** Opening ENTRIES SUPPLIED block **
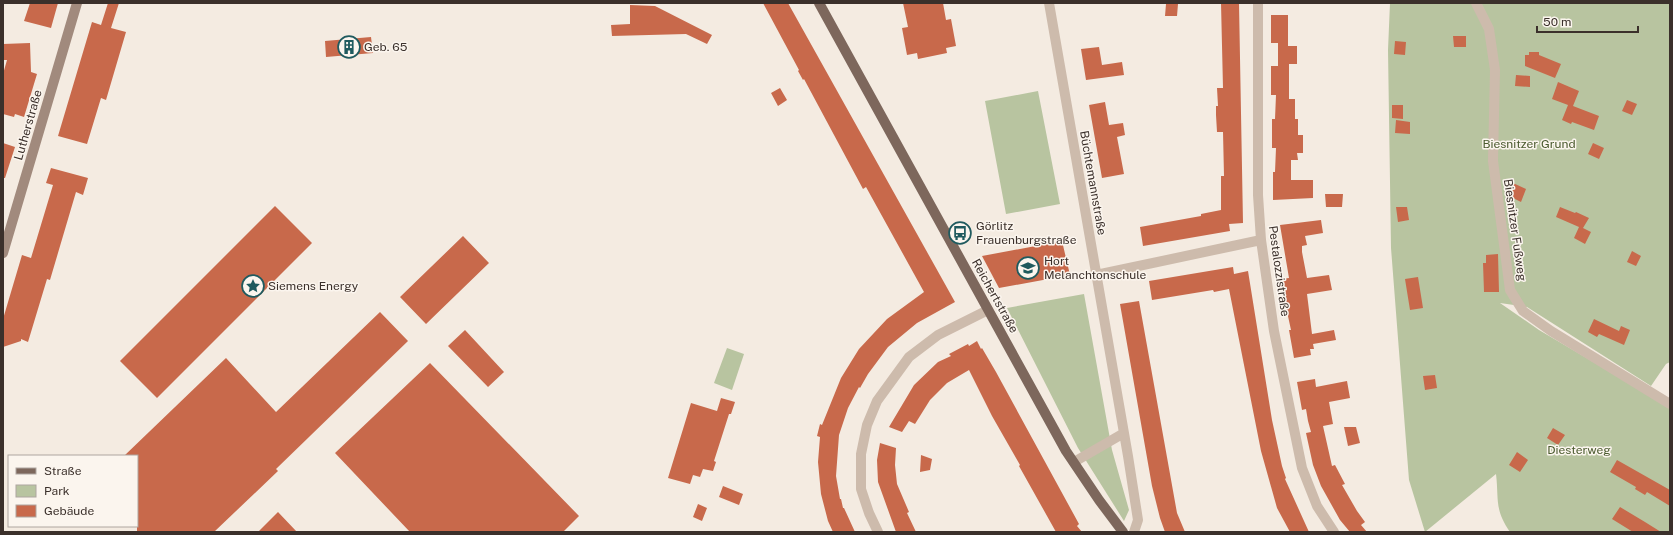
<svg xmlns="http://www.w3.org/2000/svg" width="1673" height="535" font-family="'Public Sans',sans-serif">
<style>
.green{fill:#b8c4a0}
.building{fill:#c8694b}
.lines{fill:none;stroke-linecap:round;stroke-linejoin:round}
.street{stroke:#cdbbac;stroke-width:10}
.secondary{stroke:#a18a7d;stroke-width:10}
.primary{stroke:#7d675c;stroke-width:10}
.labels{text-anchor:middle;dominant-baseline:central;stroke-width:3;stroke-linejoin:round;paint-order:stroke}
.poi-label{font-size:12px;fill:#3b302b;stroke:#fbf5ee;text-anchor:start}
.street-label{font-size:12px;fill:#3b302b;stroke:#fbf5ee}
.park-label{font-size:12px;fill:#4a5a2e;stroke:#fbf5ee}
</style>
<rect width="100%" height="100%" fill="#f4ebe1"/>
<path class="green" d="M1390 3H1670V362L1666 364 1651 386 1527 307 1500 303 1539 330 1670 407V532H1510C1494 509 1499 499 1496 474L1425 532 1409 480 1391 248 1388 50Z
M1038 91 1060 204 1006 214 985 101Z
M1084 294 1112 450 1129 510 1124 521 1078 448 1007 308Z
M727 348 744 354 732 390 714 383Z"/>
<path class="building" d="M30 3H58L51 28 24 21Z
M108 3H119L111 28 126 32 106 100 101 98 87 144 58 136 92 22 101 25Z
M763 3H788L955 302 917 323 888 347 868 374 860 388 859 387 848 408 839 435 836 476 840 499H841L843 508H844L855 532H833L828 521 821 494 818 462 820 437 817 436 820 424 822 425 841 378 859 349 887 319 924 292 866 187 863 189 804 79 803 80 798 71 799 70Z
M903 3H943L946 20 951 19 956 46 946 48 947 53 918 59 917 53 907 55 902 28 908 27Z
M1221 3H1239L1243 223 1229 224 1230 231 1143 246 1140 227 1201 216V214L1221 210V176H1224L1223 132H1217L1216 115V106H1218L1217 88H1223Z
M1166 4H1178L1177 16H1165Z
M630 5 655 6 712 35 707 44 686 34 612 36 611 25 630 24Z
M1271 15H1288V46H1297V64H1289V99H1295V119H1298V135H1303V153H1297L1298 160H1291V180H1313V198L1273 200V172H1275L1276 148H1272V119H1275L1276 95H1271V66H1278V43H1271Z
M1453 36H1466V47H1454Z
M371 37 373 53 326 57 325 41Z
M1395 41 1406 42 1405 55 1394 54Z
M30 43 31 72 37 74 24 117 15 114 14 117 3 114V74L7 60H3V44Z
M1099 47 1102 65 1122 62 1124 75 1086 80 1081 49Z
M1529 52H1539V55L1561 64 1555 78 1525 66V55H1529Z
M1516 75 1530 76V87L1515 86Z
M1558 82 1579 91 1573 106 1599 116 1594 130 1572 122 1571 124 1562 120 1568 105 1552 99Z
M780 88 787 100 778 106 771 93Z
M1627 100 1637 104 1632 115 1622 111Z
M1105 102 1109 125 1123 123 1125 135 1117 137 1124 174 1102 178 1089 105Z
M1392 105H1403V119L1392 118Z
M1396 120 1410 122V134L1395 133Z
M3 143 15 147 5 178H3Z
M1593 143 1604 148 1599 159 1588 154Z
M51 168 88 178 83 195 76 192 50 280 47 279 28 342 21 339V341L3 347V319L22 255 31 258 53 185 46 183Z
M1513 183 1526 189 1521 202 1507 195Z
M1325 194H1343L1342 207H1326Z
M275 206 312 243 157 398 120 361Z
M1396 207H1407L1409 220 1398 222Z
M1560 207 1575 213 1576 212 1589 218 1583 228 1591 232 1585 244 1574 238 1579 227 1556 217Z
M1321 220 1323 233 1305 236 1307 245 1302 246V252L1307 278 1329 275 1332 290 1307 294 1312 334 1334 330 1336 340 1313 344 1314 349H1310L1311 355 1294 358 1289 330H1291L1286 307H1285L1280 279 1289 278 1280 225Z
M463 236 489 263 426 324 400 297Z
M1062 241 1070 275 999 288 982 256Z
M1632 251 1641 256 1636 266 1627 262Z
M1498 254 1499 292H1484L1483 263H1486V255Z
M1233 267 1234 274 1248 271 1272 420 1282 466 1286 478 1285 479 1309 532H1290L1277 508 1261 451 1229 289 1214 292 1213 290 1152 300 1149 281Z
M1418 277 1423 308 1410 310 1405 279Z
M1139 301 1177 513 1185 532H1165L1160 518 1152 486 1120 304Z
M380 312 408 341 276 469 278 471 214 532H137V456H124L226 358 276 412Z
M1594 319 1619 331 1621 326 1630 330 1624 345 1599 334 1597 337 1588 332Z
M465 330 504 372 488 387 448 346Z
M977 341 981 349 982 348 996 372 1079 524 1077 526 1082 532H1056L1019 466 1020 465 992 416 969 370 947 383 930 400 915 424 909 421 902 432 889 427 914 385 938 362 951 356 949 354 968 344 969 346Z
M430 363 579 516 563 532H410L335 453Z
M1435 375 1437 388 1425 390 1423 376Z
M1315 379 1316 387 1347 381 1350 398 1329 402 1333 424 1323 426 1332 466 1335 465 1345 484 1342 485 1357 511 1365 522 1361 525 1367 532H1350L1340 520 1321 486 1313 465 1306 433 1311 432 1308 421 1306 409 1302 410 1297 382Z
M721 398 735 402 731 414H729L714 461 716 462 713 471 703 469 700 477 693 475 690 484 668 478 691 403 717 411Z
M1344 427H1356L1360 443 1348 446Z
M1553 428 1565 435 1558 445 1547 438Z
M880 443 896 448 895 465 897 484 909 512 907 513 916 532H896L878 482 877 460Z
M1517 452 1528 460 1520 472 1509 465Z
M921 455 932 459 930 470 920 472Z
M1617 460 1670 490V506L1647 492 1645 495 1635 489 1636 487 1610 472Z
M723 486 743 494 739 505 719 497Z
M698 504 707 508 702 521 693 517Z
M1620 507 1645 522 1661 532H1633L1612 519Z
M278 512 297 532H258Z"/>
<g class="lines">
<path class="street" d="M1049 3 1128 456 1138 520 1134 532
M1258 3V195L1261 240 1274 331 1302 468 1317 506 1334 532
M1476 3 1489 29 1495 70 1493 161 1510 290 1523 311 1551 331 1670 404
M1096 275 1261 240
M1074 462 1124 433
M878 532 869 513 861 489V454L867 425 877 401 909 357 938 335 988 310"/>
<path class="secondary" d="M3 253 77 3"/>
<path class="primary" d="M819 3 1066 451 1099 500 1123 532"/>
</g>
<defs>
<g id="building-ring" transform="scale(1.15)"><circle r="9.5" fill="#fbf5ee" stroke="#1f5a5e" stroke-width="1.5"/><path d="M-4-6H4V6H1V3H-1V6H-4ZM-2.5-4.3h1.7v1.8h-1.7ZM.8-4.3h1.7v1.8H.8ZM-2.5-1h1.7V.8h-1.7ZM.8-1h1.7V.8H.8Z" fill="#1f5a5e"/></g>
<g id="bus-ring" transform="scale(1.15)"><circle r="9.5" fill="#fbf5ee" stroke="#1f5a5e" stroke-width="1.5"/><path d="M-5-6H5V4H4V6H2V4H-2V6H-4V4H-5ZM-3.5-4V0h7V-4ZM-3.5 1.2v1.5H-2V1.2ZM2 1.2v1.5H3.5V1.2Z" fill="#1f5a5e"/></g>
<g id="school-ring" transform="scale(1.15)"><circle r="9.5" fill="#fbf5ee" stroke="#1f5a5e" stroke-width="1.5"/><path d="M0-5L7-2L0 1L-7-2ZM-4 1L0 2.5L4 1V4Q0 6-4 4Z" fill="#1f5a5e"/></g>
<g id="sight-ring" transform="scale(1.15)"><circle r="9.5" fill="#fbf5ee" stroke="#1f5a5e" stroke-width="1.5"/><path d="M0-6L1.8-2.2L6-1.7L2.9 1.2L3.7 5.4L0 3.3L-3.7 5.4L-2.9 1.2L-6-1.7L-1.8-2.2Z" fill="#1f5a5e"/></g>
</defs>
<g fill-rule="evenodd">
<use href="#building-ring" x="349" y="47"/>
<use href="#bus-ring" x="960" y="233"/>
<use href="#school-ring" x="1028" y="268"/>
<use href="#sight-ring" x="253" y="286"/>
</g>
<g class="labels">
<g class="poi-label">
<text x="364" y="47">Geb. 65</text>
<text x="976" y="226">Görlitz<tspan x="976" dy="14">Frauenburgstraße</tspan></text>
<text x="1044" y="261">Hort<tspan x="1044" dy="14">Melanchtonschule</tspan></text>
<text x="268" y="286">Siemens Energy</text>
</g>
<g class="street-label">
<text transform="translate(28 125) rotate(-74)">Lutherstraße</text>
<text transform="translate(1093 183) rotate(80)">Büchtemannstraße</text>
<text transform="translate(1515 230) rotate(82)">Biesnitzer Fußweg</text>
<text transform="translate(1279 271) rotate(82)">Pestalozzistraße</text>
<text transform="translate(995 296) rotate(61)">Reichertstraße</text>
</g>
<g class="park-label">
<text x="1529" y="144">Biesnitzer Grund</text>
<text x="1579" y="450">Diesterweg</text>
</g>
</g>
<rect width="1673" height="535" fill="none" stroke="#3b302b" stroke-width="8"/>
<rect x="8" y="455" width="130" height="72" fill="#fbf5ee" stroke="#aea6a0"/>
<rect x="16" y="468" width="20" height="6" fill="#7d675c" stroke="#aea6a0"/>
<text x="44" y="475" font-size="12" fill="#3b302b">Straße</text>
<rect x="16" y="485" width="20" height="12" fill="#b8c4a0" stroke="#aea6a0"/>
<text x="44" y="495" font-size="12" fill="#3b302b">Park</text>
<rect x="16" y="505" width="20" height="12" fill="#c8694b" stroke="#aea6a0"/>
<text x="44" y="515" font-size="12" fill="#3b302b">Gebäude</text>
<path d="M1537 26v6h101v-6" fill="none" stroke="#3b302b" stroke-width="2"/>
<text x="1543" y="26" font-size="12" fill="#3b302b" stroke="#fbf5ee" stroke-width="3" paint-order="stroke">50 m</text>
</svg>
** Closing ENTRIES SUPPLIED block **
→ WORK ITEM: Restate word for word the entries above, starting at the line with "M721 398 735" and ending at the line with "M1553 428 1565 435 1558 445 1547 438Z", inclusive, and no others.

→ RESULT FOR THIS TASK:
M721 398 735 402 731 414H729L714 461 716 462 713 471 703 469 700 477 693 475 690 484 668 478 691 403 717 411Z
M1344 427H1356L1360 443 1348 446Z
M1553 428 1565 435 1558 445 1547 438Z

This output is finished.